On paper, it all sounds quite engaging and strongly resembles The Island of Doctor Moreau, but in execution, it looks much worse. The Killer Shrews suffers from the syndrome that afflicts the lion’s share of similar low-budget SF films from that era, where directorial finesse and ideas ended with the invention of the title and poster. The first half-hour of this barely one-hour production is hindered by a festival of talking heads and a pedantic explanation of this whole bizarre idea to combat world hunger, adorned with substantial anti-acting. Additionally, a stiff romantic subplot is woven into it, indispensable in such cinema, and unfortunately, the attacks of the killer shrews are marginal (the director, unfortunately, can’t create tension without them; and yet, almost two decades earlier, Jacques Tourneur had turned the art of suggestion into an art form in Cat People). You could easily skip the viewing and sweep the whole cult appeal under the rug if it weren’t for two things:
Firstly, it’s the way the bloodthirsty shrews are portrayed on screen. The film marked the directorial debut of Ray Kellogg, who worked on special effects for 20th Century Fox films after World War II and even became the head of the department responsible for them in the 1950s. He was concurrently working on The Killer Shrews and The Giant Gila Monster, both debuting in the same year (the latter being a clear Godzilla rip-off). So, he had some knowledge of creating unusual things on screen. However, his foray into directing didn’t go so well, as he only managed to direct one more independent film after this and assist John Wayne with The Green Berets.

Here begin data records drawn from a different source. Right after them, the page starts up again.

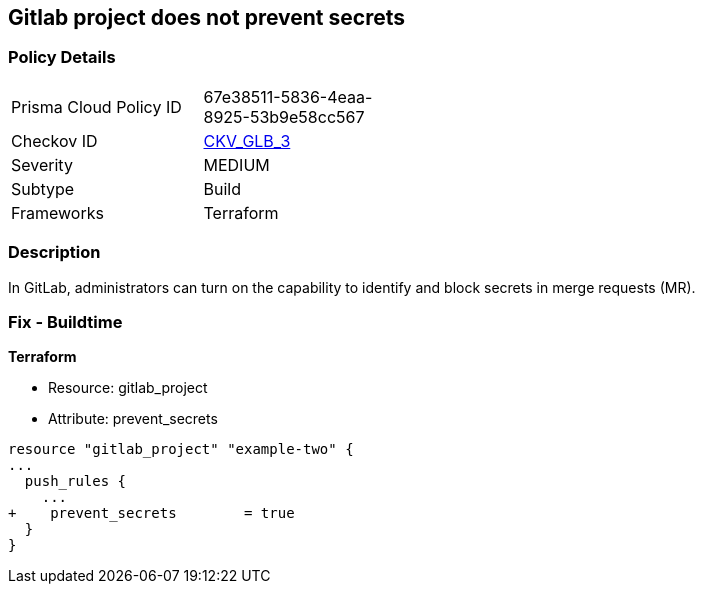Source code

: == Gitlab project does not prevent secrets
// Gitlab project does not prevent pushing secrets in merge requests


=== Policy Details 

[width=45%]
[cols="1,1"]
|=== 
|Prisma Cloud Policy ID 
| 67e38511-5836-4eaa-8925-53b9e58cc567

|Checkov ID 
| https://github.com/bridgecrewio/checkov/tree/master/checkov/terraform/checks/resource/gitlab/PreventSecretsEnabled.py[CKV_GLB_3]

|Severity
|MEDIUM

|Subtype
|Build

|Frameworks
|Terraform

|=== 



=== Description 


In GitLab, administrators can turn on the capability to identify and block secrets in merge requests (MR).

=== Fix - Buildtime


*Terraform* 


* Resource: gitlab_project
* Attribute: prevent_secrets


[source,go]
----
resource "gitlab_project" "example-two" {
...
  push_rules {
    ...
+    prevent_secrets        = true
  }
}
----

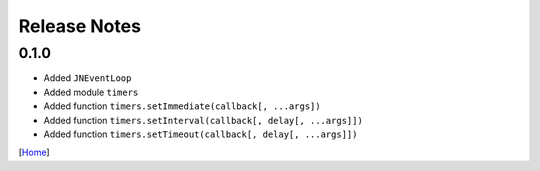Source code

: =============
Release Notes
=============

0.1.0
------

* Added ``JNEventLoop``
* Added module ``timers``
* Added function ``timers.setImmediate(callback[, ...args])``
* Added function ``timers.setInterval(callback[, delay[, ...args]])``
* Added function ``timers.setTimeout(callback[, delay[, ...args]])``

[`Home <../README.rst>`_]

Yet, his vision of The Killer Shrews is a perfect example of do-it-yourself filmmaking with whatever is at hand. There wasn’t enough money for anything else, so in scenes where the oversized shrews were supposed to run and attack, they simply placed cardboard costumes with fur on German Shepherds. While this extended their snouts somewhat, the final results look more like severely emaciated dogs with rabies rather than shrews. The animals run freely, and the costumes fall apart as they move, requiring clever editing or the use of fence pieces to hide the flaws. For close-ups, puppetry was used, and these look fairly decent for their time, although the shrews only appear in the title. However, it must be admitted that the overall effect is charming (which isn’t necessarily good for a horror film) and if there were professional making-of documentaries for this kind of low-budget cinema back then, we would have one of the most interesting film documentaries.

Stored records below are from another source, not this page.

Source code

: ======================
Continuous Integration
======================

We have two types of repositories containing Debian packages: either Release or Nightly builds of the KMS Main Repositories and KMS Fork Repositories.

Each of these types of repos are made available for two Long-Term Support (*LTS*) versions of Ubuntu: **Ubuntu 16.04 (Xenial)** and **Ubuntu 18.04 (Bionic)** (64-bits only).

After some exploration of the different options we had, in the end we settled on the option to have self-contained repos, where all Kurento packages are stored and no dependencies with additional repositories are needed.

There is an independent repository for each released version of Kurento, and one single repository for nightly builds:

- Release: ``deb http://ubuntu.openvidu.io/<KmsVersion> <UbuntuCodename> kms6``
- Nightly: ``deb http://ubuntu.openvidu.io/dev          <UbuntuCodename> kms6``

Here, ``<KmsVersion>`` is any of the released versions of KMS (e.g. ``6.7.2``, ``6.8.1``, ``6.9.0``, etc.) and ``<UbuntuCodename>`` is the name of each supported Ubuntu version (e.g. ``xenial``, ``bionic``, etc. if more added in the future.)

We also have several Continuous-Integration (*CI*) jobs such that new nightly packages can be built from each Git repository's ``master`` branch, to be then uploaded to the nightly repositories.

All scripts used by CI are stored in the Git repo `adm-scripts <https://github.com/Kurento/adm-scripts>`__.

Secondly, it’s the final idea to avoid a confrontation with the monsters and its execution. Without giving away any spoilers, the final fifteen minutes of the film introduce some inventive concepts and dynamic storytelling, which is a departure from the aimless gloom and peculiar concepts that dominate the rest of the film.

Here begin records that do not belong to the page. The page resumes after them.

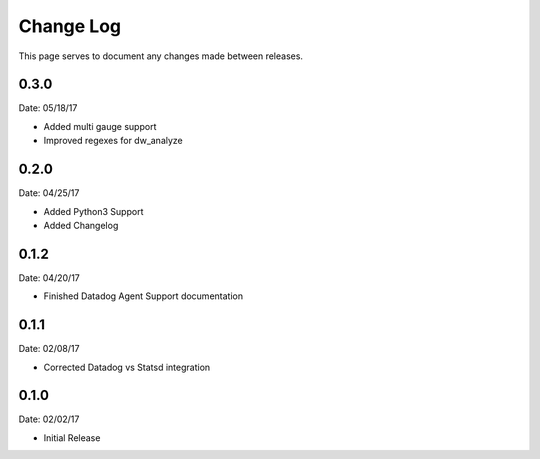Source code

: .. _changelog:

Change Log
==========

This page serves to document any changes made between releases.

0.3.0
-----

Date: 05/18/17

- Added multi gauge support

- Improved regexes for dw_analyze


0.2.0
-----

Date: 04/25/17

- Added Python3 Support

- Added Changelog

0.1.2
-----

Date: 04/20/17

- Finished Datadog Agent Support documentation

0.1.1
-----

Date: 02/08/17

- Corrected Datadog vs Statsd integration

0.1.0
-----

Date: 02/02/17

- Initial Release
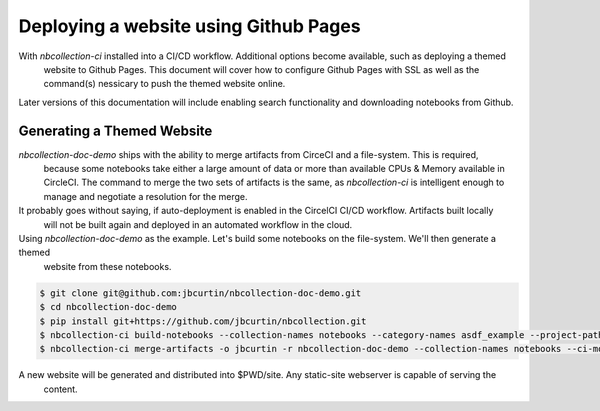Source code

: Deploying a website using Github Pages
======================================

With `nbcollection-ci` installed into a CI/CD workflow. Additional options become available, such as deploying a themed
 website to Github Pages. This document will cover how to configure Github Pages with SSL as well as the command(s)
 nessicary to push the themed website online.

Later versions of this documentation will include enabling search functionality and downloading notebooks from Github.


Generating a Themed Website
+++++++++++++++++++++++++++

`nbcollection-doc-demo` ships with the ability to merge artifacts from CirceCI and a file-system. This is required,
 because some notebooks take either a large amount of data or more than available CPUs & Memory available in CircleCI.
 The command to merge the two sets of artifacts is the same, as `nbcollection-ci` is intelligent enough to manage and
 negotiate a resolution for the merge.

It probably goes without saying, if auto-deployment is enabled in the CircelCI CI/CD workflow. Artifacts built locally
 will not be built again and deployed in an automated workflow in the cloud.

Using `nbcollection-doc-demo` as the example. Let's build some notebooks on the file-system. We'll then generate a themed
 website from these notebooks.


.. code-block:: bash

    $ git clone git@github.com:jbcurtin/nbcollection-doc-demo.git
    $ cd nbcollection-doc-demo
    $ pip install git+https://github.com/jbcurtin/nbcollection.git
    $ nbcollection-ci build-notebooks --collection-names notebooks --category-names asdf_example --project-path $PWD
    $ nbcollection-ci merge-artifacts -o jbcurtin -r nbcollection-doc-demo --collection-names notebooks --ci-mode local


A new website will be generated and distributed into $PWD/site. Any static-site webserver is capable of serving the
 content.
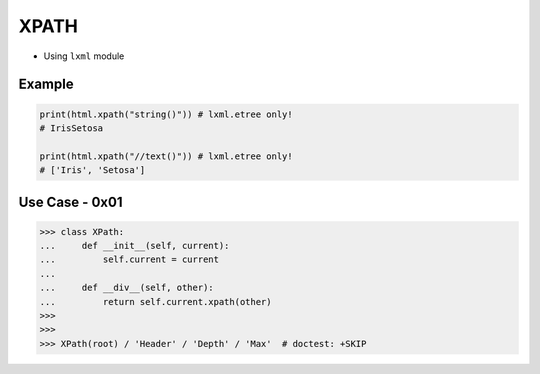 XPATH
=====
* Using ``lxml`` module


Example
-------
.. code-block:: python

    print(html.xpath("string()")) # lxml.etree only!
    # IrisSetosa

    print(html.xpath("//text()")) # lxml.etree only!
    # ['Iris', 'Setosa']


Use Case - 0x01
---------------
>>> class XPath:
...     def __init__(self, current):
...         self.current = current
...
...     def __div__(self, other):
...         return self.current.xpath(other)
>>>
>>>
>>> XPath(root) / 'Header' / 'Depth' / 'Max'  # doctest: +SKIP

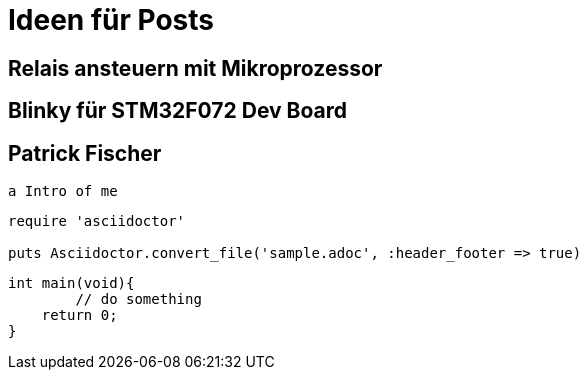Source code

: = Ideen für Posts
:published_at: 2016-01-01
:hp-tags: HubPress, Blog, Open Source
:source-highlighter: highlight.js

== Relais ansteuern mit Mikroprozessor

== Blinky für STM32F072 Dev Board

== Patrick Fischer
	a Intro of me

[source,ruby]
----
require 'asciidoctor'

puts Asciidoctor.convert_file('sample.adoc', :header_footer => true)
----

[source,c]
----
int main(void){
	// do something
    return 0;
}
----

No wonder The Killer Shrews appears at various B-movie film festivals. It’s certainly not as good as Them! or It! The Terror from Beyond Space (without which there would be no Alien), as Kellogg’s work is rather haphazard and sluggish storytelling, a trait shared by many atomic-age SF films. However, it stands out due to its bizarre choice of monsters and their on-screen appearance. Plus, it’s in the public domain, so it goes well with a few beers and a group of friends without any pain.
Interestingly, in 2012, a sequel to the film was made, titled Return of the Killer Shrews, capitalizing on the catchy title from years ago. It looks like a trainwreck, and it’s not worth bothering with. Even the killer shrews in it actually look like shrews.